Sensible seulement à la modulation, au passage, au frémissement de l’équilibre, à la présence affirmée dans son éclatement déjà de toute part, il cherche la fraîcheur de la mort envahissante, il triomphe aisément d’une éternité sans jeunesse et d’une perfection sans brûlure. Dans ce dernier fragment, apparaît cette étrange expression : la fraîcheur de la mort envahissante. C’est que toute l’œuvre poétique qui va suivre, si ancrée sera-t-elle dans la vie et dans la présence, intégrera constamment la mort dans son projet de vérité. En fait foi la citation de Hegel placée en épigraphe à Douve : Mais la vie de l’esprit ne s’effraie point devant la mort et n’est pas celle qui s’en garde pure. Elle est la vie qui la supporte et se maintient en elle. En font encore foi ces quelques phrases, tirées de l’étude sur Les Fleurs du Mal de Baudelaire, dans L’Improbable : Le concept cache la mort. Et le discours est menteur parce qu’il ôte du monde une chose : la mort, et qu’ainsi il annule tout. Rien n’est que par la mort. Et rien n’est vrai qui ne se prouve par la mort.

Ainsi, une fois de plus, le mythe d’Orphée se fera source de poésie. Et, dans le premier grand livre de poèmes d’Yves Bonnefoy, Du mouvement et de l’immobilité de Douve, paru en 1953, c’est bien la présence qu’un Orphée innommé va quérir au royaume de la mort, dans l’adoucissement tragique que lui donne le nom si troublant de Douve, quand le poète nous le prononce tout bas : "Je me réveille, il pleut. Le vent te pénètre, Douve, lande résineuse endormie près de moi. Je suis sur une terrasse, dans un trou de la mort. De grands chiens de feuillages tremblent. […]

Dans sa leçon inaugurale au Collège de France, publiée sous le titre La présence et l’image, puis insérée dans les Entretiens sur la poésie, Yves Bonnefoy, se confiant à son public, a raconté lui-même sa rencontre de la présence, survenue à l’époque de sa jeune expérience surréaliste et à la faveur d’une sorte de désappointement, chez lui, à l’endroit de ces signifiants prétendument « autonomes » : […] passée la première fascination, je n’eus pas joie à ces mots qu’on me disait libres. J’avais dans mon regard une autre évidence, nourrie par d’autres poètes, celle de l’eau qui coule, du feu qui brûle sans hâte, de l’exister quotidien, du temps et du hasard qui en sont la seule substance […] la vie comme on l’assume jour après jour, sans chimères, parmi les choses du simple. Qu’est-ce, après tout, que toute la langue, même bouleversée de mille façons, auprès de la perception que l’on peut avoir, directement, mystérieusement, du remuement du feuillage sur le ciel ou du bruit du fruit qui tombe dans l’herbe ?

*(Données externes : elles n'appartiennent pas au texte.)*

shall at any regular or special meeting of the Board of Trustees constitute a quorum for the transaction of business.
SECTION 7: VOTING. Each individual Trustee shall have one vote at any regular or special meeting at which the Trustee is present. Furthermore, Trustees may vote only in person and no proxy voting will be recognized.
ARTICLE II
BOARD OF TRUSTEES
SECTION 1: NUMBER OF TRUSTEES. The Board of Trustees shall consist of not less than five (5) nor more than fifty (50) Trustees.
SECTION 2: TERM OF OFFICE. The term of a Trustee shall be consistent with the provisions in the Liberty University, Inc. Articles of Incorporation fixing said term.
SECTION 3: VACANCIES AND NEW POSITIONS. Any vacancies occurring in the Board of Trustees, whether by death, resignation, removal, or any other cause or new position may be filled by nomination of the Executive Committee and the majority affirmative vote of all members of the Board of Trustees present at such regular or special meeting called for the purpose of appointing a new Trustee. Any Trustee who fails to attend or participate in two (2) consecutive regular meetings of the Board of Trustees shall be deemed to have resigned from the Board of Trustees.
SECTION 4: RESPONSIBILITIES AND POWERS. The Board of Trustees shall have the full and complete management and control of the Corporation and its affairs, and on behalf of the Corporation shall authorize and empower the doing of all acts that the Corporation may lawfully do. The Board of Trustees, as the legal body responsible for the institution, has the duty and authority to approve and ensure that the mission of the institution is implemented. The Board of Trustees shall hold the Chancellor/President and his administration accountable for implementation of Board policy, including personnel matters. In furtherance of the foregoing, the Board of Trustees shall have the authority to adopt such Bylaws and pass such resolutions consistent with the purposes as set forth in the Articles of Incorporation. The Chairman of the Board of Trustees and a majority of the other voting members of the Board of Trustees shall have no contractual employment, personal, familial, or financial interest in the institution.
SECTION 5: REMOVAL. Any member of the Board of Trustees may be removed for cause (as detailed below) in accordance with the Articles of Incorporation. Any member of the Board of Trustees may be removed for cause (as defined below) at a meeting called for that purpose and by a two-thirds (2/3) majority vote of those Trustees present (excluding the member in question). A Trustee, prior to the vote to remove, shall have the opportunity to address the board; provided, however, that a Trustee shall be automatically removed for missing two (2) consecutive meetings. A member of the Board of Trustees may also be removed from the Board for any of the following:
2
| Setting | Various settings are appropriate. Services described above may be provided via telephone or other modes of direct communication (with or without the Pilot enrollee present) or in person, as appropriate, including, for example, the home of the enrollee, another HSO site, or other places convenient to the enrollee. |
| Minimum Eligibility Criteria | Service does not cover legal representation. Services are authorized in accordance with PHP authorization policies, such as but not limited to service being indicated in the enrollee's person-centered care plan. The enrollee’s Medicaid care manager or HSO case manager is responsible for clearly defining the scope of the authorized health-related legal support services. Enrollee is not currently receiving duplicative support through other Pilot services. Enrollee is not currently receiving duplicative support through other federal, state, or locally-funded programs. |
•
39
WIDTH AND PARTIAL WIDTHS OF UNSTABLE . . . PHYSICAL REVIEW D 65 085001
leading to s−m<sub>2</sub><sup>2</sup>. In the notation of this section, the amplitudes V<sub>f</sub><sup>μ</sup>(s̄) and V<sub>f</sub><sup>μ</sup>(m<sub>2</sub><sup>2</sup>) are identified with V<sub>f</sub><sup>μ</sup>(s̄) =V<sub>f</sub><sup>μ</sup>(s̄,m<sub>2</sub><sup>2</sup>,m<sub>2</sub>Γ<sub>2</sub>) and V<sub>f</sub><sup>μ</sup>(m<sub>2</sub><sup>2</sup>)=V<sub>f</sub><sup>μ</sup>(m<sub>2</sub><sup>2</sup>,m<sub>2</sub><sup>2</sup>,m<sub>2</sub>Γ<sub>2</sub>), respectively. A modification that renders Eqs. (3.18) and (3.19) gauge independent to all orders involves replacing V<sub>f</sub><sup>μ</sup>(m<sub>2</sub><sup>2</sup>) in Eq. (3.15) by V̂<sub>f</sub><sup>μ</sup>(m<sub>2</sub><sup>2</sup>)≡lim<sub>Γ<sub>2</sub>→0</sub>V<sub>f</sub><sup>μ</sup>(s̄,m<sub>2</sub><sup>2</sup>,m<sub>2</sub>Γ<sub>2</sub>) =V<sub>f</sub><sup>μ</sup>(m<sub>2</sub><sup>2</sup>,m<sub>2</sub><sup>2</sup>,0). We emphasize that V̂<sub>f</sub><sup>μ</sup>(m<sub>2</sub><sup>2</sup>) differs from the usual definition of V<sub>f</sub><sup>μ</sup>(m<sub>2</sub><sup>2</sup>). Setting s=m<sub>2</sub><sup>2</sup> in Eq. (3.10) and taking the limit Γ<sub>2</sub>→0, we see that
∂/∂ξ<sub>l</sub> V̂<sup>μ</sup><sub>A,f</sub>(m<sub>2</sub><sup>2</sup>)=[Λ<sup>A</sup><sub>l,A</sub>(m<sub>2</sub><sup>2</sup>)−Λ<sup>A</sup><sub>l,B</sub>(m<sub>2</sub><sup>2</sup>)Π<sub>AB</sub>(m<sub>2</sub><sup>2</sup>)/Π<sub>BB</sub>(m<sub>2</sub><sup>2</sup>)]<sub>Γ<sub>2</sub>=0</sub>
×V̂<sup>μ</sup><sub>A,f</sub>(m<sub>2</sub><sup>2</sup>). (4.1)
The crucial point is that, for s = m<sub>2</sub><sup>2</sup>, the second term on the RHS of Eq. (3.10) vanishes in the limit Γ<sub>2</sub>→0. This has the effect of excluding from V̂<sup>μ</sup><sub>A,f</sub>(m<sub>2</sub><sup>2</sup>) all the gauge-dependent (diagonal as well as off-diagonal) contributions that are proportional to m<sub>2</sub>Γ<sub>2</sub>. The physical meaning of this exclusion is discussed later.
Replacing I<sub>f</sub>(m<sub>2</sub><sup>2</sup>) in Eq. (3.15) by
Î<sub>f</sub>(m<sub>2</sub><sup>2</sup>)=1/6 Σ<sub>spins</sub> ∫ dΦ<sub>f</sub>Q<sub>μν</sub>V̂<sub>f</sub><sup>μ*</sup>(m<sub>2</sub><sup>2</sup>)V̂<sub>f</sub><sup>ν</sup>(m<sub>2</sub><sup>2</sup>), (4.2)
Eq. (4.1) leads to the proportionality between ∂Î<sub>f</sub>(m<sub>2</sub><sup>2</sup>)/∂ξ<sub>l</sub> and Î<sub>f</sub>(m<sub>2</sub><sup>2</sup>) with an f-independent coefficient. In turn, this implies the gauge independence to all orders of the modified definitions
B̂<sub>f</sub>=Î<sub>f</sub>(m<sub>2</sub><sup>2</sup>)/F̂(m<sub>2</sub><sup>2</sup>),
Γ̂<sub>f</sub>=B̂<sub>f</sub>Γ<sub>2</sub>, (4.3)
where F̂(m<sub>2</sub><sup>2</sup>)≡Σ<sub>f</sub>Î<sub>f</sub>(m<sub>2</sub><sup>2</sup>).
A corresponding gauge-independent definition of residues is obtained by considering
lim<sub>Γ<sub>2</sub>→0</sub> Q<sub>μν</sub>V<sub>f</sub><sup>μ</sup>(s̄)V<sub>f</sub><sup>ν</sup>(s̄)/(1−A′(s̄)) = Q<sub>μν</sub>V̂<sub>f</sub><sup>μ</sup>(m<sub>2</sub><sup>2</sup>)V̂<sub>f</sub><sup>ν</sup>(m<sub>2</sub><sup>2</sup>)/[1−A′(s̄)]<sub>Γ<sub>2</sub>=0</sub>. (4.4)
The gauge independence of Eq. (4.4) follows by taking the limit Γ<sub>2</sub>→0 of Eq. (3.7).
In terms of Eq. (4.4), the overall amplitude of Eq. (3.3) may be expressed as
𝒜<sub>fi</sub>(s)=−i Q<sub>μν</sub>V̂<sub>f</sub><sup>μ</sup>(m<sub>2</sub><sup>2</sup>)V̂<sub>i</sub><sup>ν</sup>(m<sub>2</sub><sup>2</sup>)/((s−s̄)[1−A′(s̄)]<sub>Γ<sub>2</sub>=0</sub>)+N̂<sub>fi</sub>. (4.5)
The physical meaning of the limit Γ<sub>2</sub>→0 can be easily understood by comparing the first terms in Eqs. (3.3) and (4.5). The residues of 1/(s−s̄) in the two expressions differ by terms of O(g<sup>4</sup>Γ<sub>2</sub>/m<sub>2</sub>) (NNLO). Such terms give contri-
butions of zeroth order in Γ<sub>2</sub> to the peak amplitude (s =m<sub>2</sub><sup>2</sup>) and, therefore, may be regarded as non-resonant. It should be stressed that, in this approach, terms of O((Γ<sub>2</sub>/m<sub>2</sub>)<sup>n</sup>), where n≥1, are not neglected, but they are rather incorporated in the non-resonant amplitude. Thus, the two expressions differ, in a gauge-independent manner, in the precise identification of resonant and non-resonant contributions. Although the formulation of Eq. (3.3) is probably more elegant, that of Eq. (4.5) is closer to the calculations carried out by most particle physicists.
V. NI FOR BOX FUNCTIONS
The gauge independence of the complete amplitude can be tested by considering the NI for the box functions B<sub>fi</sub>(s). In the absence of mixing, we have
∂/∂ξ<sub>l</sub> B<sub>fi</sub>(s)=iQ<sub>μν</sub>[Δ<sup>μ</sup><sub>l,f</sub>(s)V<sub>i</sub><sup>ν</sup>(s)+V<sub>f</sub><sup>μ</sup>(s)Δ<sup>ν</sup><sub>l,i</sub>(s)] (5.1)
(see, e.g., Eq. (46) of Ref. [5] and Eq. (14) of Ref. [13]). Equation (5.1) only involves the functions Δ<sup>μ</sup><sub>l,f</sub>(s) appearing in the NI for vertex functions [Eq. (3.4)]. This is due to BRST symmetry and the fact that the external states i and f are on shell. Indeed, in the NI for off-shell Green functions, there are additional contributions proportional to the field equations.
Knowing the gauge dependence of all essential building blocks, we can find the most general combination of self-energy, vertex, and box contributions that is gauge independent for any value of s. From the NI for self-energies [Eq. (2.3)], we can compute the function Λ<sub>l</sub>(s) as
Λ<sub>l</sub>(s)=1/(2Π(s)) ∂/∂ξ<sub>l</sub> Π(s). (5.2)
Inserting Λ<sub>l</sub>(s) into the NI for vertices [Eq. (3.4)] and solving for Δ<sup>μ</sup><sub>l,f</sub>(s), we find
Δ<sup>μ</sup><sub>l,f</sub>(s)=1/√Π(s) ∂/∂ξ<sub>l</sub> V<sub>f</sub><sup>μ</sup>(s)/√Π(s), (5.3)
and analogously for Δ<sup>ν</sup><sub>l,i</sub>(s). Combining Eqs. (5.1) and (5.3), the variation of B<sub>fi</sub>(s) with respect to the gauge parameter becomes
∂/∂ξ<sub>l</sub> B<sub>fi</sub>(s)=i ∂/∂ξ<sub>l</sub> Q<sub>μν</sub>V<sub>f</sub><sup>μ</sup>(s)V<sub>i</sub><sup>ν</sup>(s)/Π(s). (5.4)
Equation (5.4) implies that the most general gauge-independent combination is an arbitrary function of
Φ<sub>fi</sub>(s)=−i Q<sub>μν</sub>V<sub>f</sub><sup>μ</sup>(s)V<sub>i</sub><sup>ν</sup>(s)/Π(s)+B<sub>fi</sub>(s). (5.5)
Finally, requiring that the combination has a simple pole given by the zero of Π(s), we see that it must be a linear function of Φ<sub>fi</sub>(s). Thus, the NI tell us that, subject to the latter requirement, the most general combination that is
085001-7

On entend bien là cet appel à une terre qui nourrit l’obsession de la présence. Philippe Jaccottet, dans le numéro 66 de la revue L’Arc consacré en 1976 à Yves Bonnefoy, a su très exactement caractériser cette obsession. Il évoque la mystérieuse réalité poursuivie, ce que Bonnefoy appelle la Présence. La formule est riche de sens dans ses trois vocables : réalité – la présence est celle d’un monde réel et concret, non pas celle des abstractions ; cette réalité est dite mystérieuse : le monde n’est pas celui des parfaites Idées ; pour mériter sa lumière, il faut d’abord se lier à son obscur, à la terre craquante de nuit ; enfin, et peut-être surtout, cette réalité n’est jamais entièrement saisie, elle doit sans cesse être poursuivie, selon l’heureuse expression de Jaccottet. Et, de fait, la présence chez Bonnefoy apparaît comme une conquête jamais pacifiée, toujours contestée, cent fois reperdue, livrée au doute, écrite puis désécrite, un vrai lieu certes, mais un lieu précaire.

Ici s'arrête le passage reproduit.